3. Examples: [[0,1,-1],[1,0,-1],[1,1,1]] → 5.

5. Brute: Enumerate all (forward, backward) path pairs. Exponential.

6. Target: O(n³).

7. Pattern: Multi-agent DP / dimension reduction by step-count invariant.

8. Develop: see solution.py.

9. Test: all zeros; thorn blocks all forward paths (return 0); single cell.

5. Progressive Hints

See hints.md.

6. Deeper Insight

6.1 Why the naive “forward greedy then backward greedy” fails

Take forward as “max cherry path to goal”, consume those cherries, then “max cherry path back”. This is suboptimal because the forward path’s greedy choice may starve the backward path of a much-better lane. Counterexample: a grid where two cherry-lanes exist; greedy forward takes one lane fully, leaving the backward to grab only the partial overlap.

• Recorded information
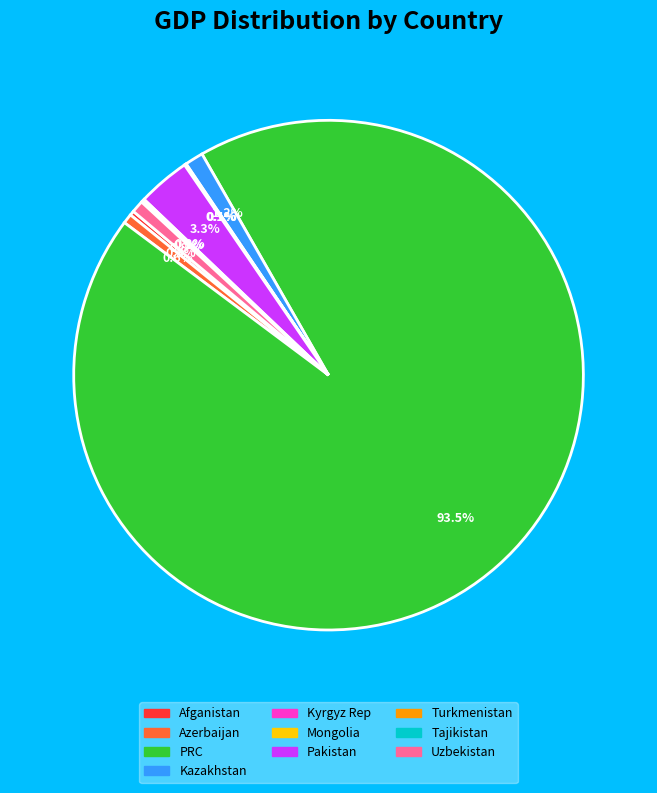

Between PRC and Pakistan, which is larger?

PRC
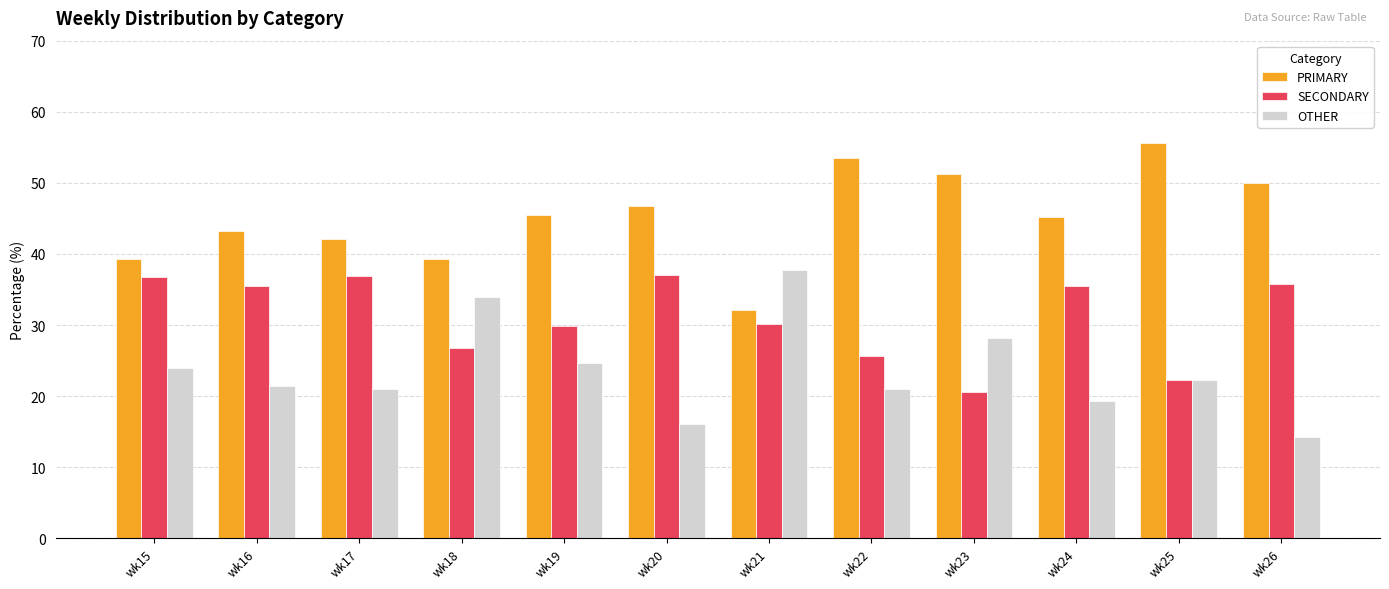

At wk24, list the series in order from largest to smallest.

PRIMARY, SECONDARY, OTHER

• Task
Will you repeat everything in the cherry-path notes from "5. Brute: Enumerate" down to "0); single cell.", word for word?

• Solution
5. Brute: Enumerate all (forward, backward) path pairs. Exponential.

6. Target: O(n³).

7. Pattern: Multi-agent DP / dimension reduction by step-count invariant.

8. Develop: see solution.py.

9. Test: all zeros; thorn blocks all forward paths (return 0); single cell.